We spent the weekend before last in London with friends.
We knew that dinner plans had been made, we knew we would have a chance to chat and walk and laugh and eat and see an exhibition.
What we didn't know was that the sun would shine for almost the entire time, that we would sit outside drinking coffee, that we would eat a Lebanese wrap on a park bench, an Ottolenghi cake on a street in Notting Hill. We didn't know that that we would eat some of the finest fried eggs we have ever tasted, that that doughnut would be talked about for the rest of the day. It was a grand way to spend a weekend.
And when we got back it was Chris's birthday. We drank coffee, ate lunch at Broughton Deli (ham, gruyere and onion marmalade crepe for me, ramen for him), walked into town. That evening we toasted to 32 with Chris's parents and with the promise that on Saturday we would do the same again with his parents, sister, brother-in-law and now almost two year old niece.
On Saturday I woke up, turned the oven on and started grating carrots.
I meant to use the food processor but sometimes tired brains and food processors do not go well together so I pulled out my fine microplane and I grated.
It took a little longer than I bargained for.
But, and this is crucial, I think I'll stick with it for future carrot cakes. Without the thick strands of carrot the texture was light and the sponge brightly orange. The cake cooled as I stirred the icing, tasting as I went and ending up with a pleasantly cream cheesy icing, slightly sour, not too sweet.
From Breakfast, Lunch and Tea: The Many Little Meals of Rose Bakery by Rose Carraini
I used two 20cm (8 inch) tins instead of the one 23cm tin specified and found that the baking time and icing quantity were just right.
unsalted butter, for greasing
225g caster sugar
300ml sunflower oil
9 medium carrots, finely grated
300g plain flour, sifted
1 teaspoon ground cinnamon
1 rounded teaspoon baking powder
1/2 teaspoon bicarbonate of soda
1/2 teaspoon salt
150g finely chopped walnuts
For the icing
125g unsalted butter, softened
250g cream cheese
1/2 teaspoon natural vanilla extract
50-75g icing sugar, depending on how sweet you like your icing
Preheat the oven to 180°C/350°F/Gas Mark 4.
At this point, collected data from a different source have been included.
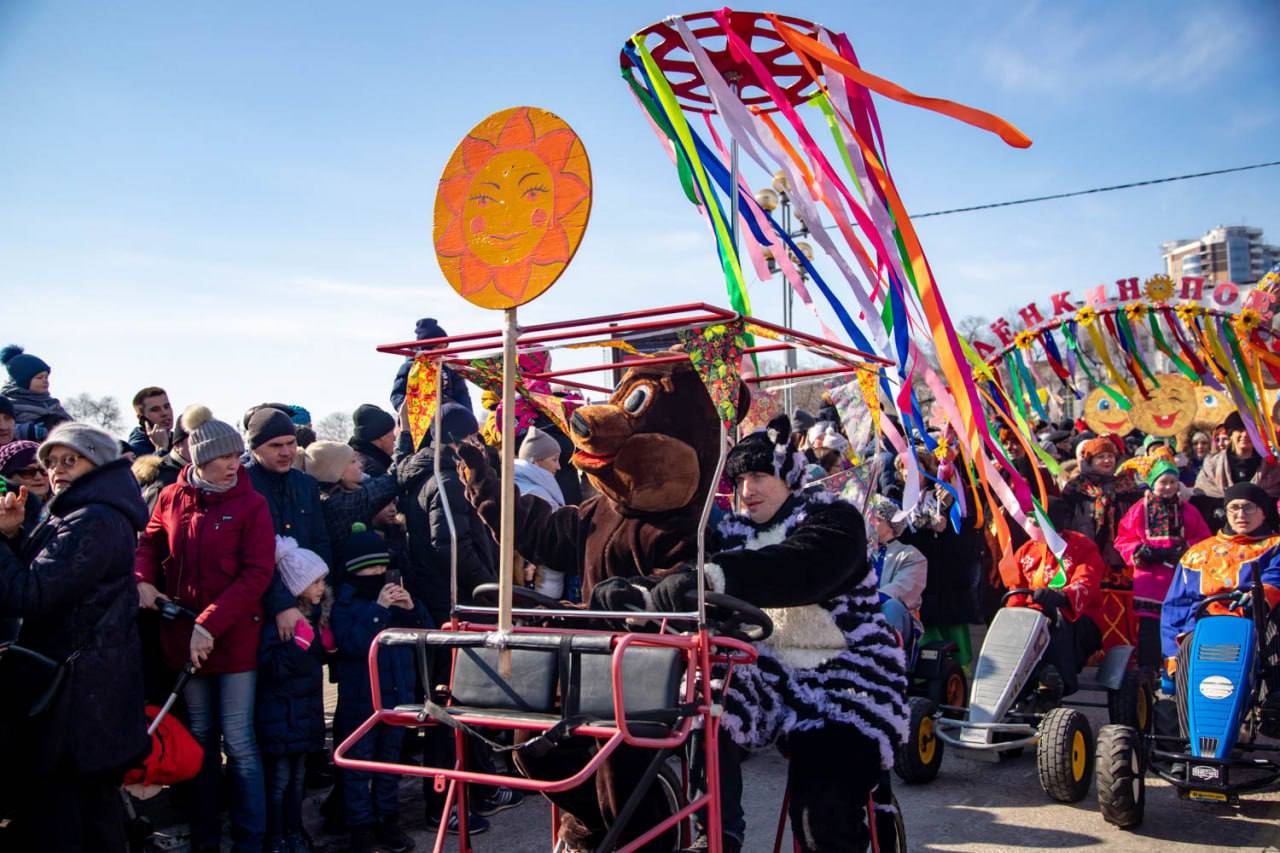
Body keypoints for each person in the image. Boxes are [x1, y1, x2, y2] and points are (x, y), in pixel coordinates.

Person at [638, 416, 908, 852]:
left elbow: (799, 567)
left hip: (845, 677)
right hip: (762, 674)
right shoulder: (729, 530)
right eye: (740, 479)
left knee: (822, 810)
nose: (748, 490)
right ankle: (718, 833)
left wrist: (714, 577)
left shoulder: (833, 518)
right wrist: (643, 590)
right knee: (700, 708)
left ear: (789, 475)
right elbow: (681, 567)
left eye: (760, 476)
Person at [0, 423, 149, 851]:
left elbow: (32, 593)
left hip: (77, 692)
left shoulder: (94, 518)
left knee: (68, 812)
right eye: (50, 462)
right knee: (90, 810)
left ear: (97, 465)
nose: (57, 470)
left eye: (71, 459)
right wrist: (13, 536)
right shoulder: (78, 512)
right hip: (82, 684)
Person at [135, 412, 276, 852]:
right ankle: (205, 836)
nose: (236, 463)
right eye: (226, 457)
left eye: (238, 455)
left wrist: (208, 623)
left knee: (238, 741)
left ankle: (252, 840)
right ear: (201, 458)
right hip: (181, 637)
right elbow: (149, 542)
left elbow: (256, 574)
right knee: (198, 737)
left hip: (233, 639)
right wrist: (142, 579)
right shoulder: (171, 497)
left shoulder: (252, 504)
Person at [332, 523, 427, 853]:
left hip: (399, 696)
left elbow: (425, 635)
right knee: (359, 767)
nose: (379, 575)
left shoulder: (398, 596)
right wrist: (379, 610)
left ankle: (389, 821)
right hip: (362, 700)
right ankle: (360, 828)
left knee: (391, 765)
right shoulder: (344, 604)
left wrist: (412, 610)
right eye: (371, 569)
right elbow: (351, 643)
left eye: (382, 567)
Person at [1161, 482, 1280, 735]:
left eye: (1248, 508)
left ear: (1263, 512)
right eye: (1234, 508)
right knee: (1187, 652)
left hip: (1255, 624)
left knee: (1273, 643)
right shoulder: (1197, 553)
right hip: (1205, 627)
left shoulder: (1275, 545)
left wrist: (1258, 595)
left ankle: (1272, 714)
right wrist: (1172, 652)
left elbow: (1275, 578)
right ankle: (1190, 743)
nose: (1240, 515)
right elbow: (1175, 607)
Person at [256, 537, 334, 853]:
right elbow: (270, 667)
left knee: (297, 782)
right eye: (315, 581)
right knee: (278, 784)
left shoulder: (315, 620)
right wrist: (302, 646)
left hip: (304, 717)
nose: (320, 587)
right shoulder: (281, 625)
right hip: (281, 717)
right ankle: (276, 837)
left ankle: (295, 832)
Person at [396, 402, 498, 625]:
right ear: (457, 440)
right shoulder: (449, 482)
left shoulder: (424, 472)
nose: (478, 444)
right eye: (473, 437)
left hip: (438, 588)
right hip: (459, 595)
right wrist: (488, 586)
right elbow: (452, 546)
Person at [1000, 497, 1105, 697]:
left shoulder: (1081, 546)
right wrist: (1012, 615)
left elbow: (1087, 581)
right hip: (1033, 619)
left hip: (1077, 618)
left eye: (1035, 519)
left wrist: (1062, 595)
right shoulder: (1026, 551)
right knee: (1009, 629)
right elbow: (1016, 588)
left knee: (1057, 624)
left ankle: (1058, 681)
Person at [1114, 460, 1211, 673]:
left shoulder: (1189, 510)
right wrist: (1139, 550)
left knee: (1179, 622)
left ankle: (1178, 665)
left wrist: (1187, 549)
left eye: (1172, 481)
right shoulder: (1139, 509)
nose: (1168, 486)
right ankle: (1147, 669)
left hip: (1179, 575)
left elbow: (1204, 539)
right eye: (1163, 482)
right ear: (1151, 483)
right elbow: (1123, 538)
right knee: (1149, 627)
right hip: (1150, 576)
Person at [245, 406, 333, 641]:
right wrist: (281, 604)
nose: (286, 452)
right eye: (275, 445)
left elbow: (320, 540)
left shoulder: (306, 484)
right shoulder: (242, 486)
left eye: (291, 443)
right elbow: (250, 558)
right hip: (260, 610)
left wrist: (315, 588)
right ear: (255, 447)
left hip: (309, 603)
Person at [302, 440, 399, 571]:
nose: (360, 465)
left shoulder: (329, 497)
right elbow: (391, 481)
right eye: (352, 461)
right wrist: (404, 438)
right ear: (337, 471)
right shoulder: (337, 504)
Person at [1061, 436, 1142, 587]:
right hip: (1085, 550)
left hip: (1119, 555)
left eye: (1110, 456)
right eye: (1101, 457)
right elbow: (1065, 519)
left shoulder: (1127, 486)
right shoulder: (1076, 487)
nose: (1107, 461)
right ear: (1089, 460)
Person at [1194, 412, 1280, 530]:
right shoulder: (1212, 465)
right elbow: (1201, 499)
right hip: (1221, 532)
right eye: (1239, 430)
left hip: (1264, 534)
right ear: (1230, 434)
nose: (1245, 434)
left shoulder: (1272, 466)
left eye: (1250, 430)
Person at [865, 494, 928, 655]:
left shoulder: (910, 555)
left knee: (891, 606)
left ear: (891, 525)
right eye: (869, 517)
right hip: (860, 612)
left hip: (895, 618)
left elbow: (902, 590)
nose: (871, 522)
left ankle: (887, 659)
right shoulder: (859, 553)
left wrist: (866, 598)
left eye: (877, 519)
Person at [514, 426, 568, 597]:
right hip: (537, 582)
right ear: (535, 461)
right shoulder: (532, 493)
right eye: (554, 460)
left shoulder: (531, 486)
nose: (558, 466)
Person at [389, 318, 472, 413]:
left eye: (445, 347)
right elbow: (397, 394)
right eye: (438, 347)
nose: (443, 351)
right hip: (420, 414)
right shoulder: (411, 367)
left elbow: (462, 394)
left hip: (447, 412)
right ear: (426, 348)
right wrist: (407, 412)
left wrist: (468, 415)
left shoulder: (449, 368)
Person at [133, 404, 199, 513]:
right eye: (195, 441)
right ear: (178, 444)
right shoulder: (164, 481)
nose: (202, 447)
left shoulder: (205, 475)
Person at [0, 345, 70, 441]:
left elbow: (72, 425)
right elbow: (4, 428)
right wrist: (28, 431)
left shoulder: (52, 403)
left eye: (46, 377)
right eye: (39, 378)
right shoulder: (9, 403)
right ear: (23, 381)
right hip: (21, 449)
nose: (45, 381)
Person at [0, 440, 47, 536]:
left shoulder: (65, 507)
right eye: (27, 472)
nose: (39, 477)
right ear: (8, 478)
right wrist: (10, 532)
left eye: (44, 470)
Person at [349, 404, 398, 478]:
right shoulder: (370, 470)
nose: (396, 439)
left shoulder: (353, 459)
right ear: (382, 437)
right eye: (393, 435)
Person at [128, 386, 175, 457]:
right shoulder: (136, 451)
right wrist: (161, 450)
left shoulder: (180, 441)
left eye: (166, 406)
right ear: (141, 418)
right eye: (155, 409)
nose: (164, 413)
Butter a 23cm (9 inch) cake tin and line its base with parchment paper.
Beat the eggs and caster sugar until they are light and fluffy but not too white and meringue-like.
Pour in the oil and beat for a few more minutes.
Fold in the carrots and then the flour with the cinnamon, baking powder, bicarbonate of soda and salt. Finally fold in the walnuts.
Pour the mixture into the prepared tin and bake for about 45 minutes or until a knife inserted into the centre comes out clean.
Remove from the oven and cool the cake in the tin before taking it out.
To make the icing, beat the butter with the cream cheese for a few minutes until the mixture is smooth.
Add the vanilla extract and icing sugar.
When the cake is cold, ice the top with the icing.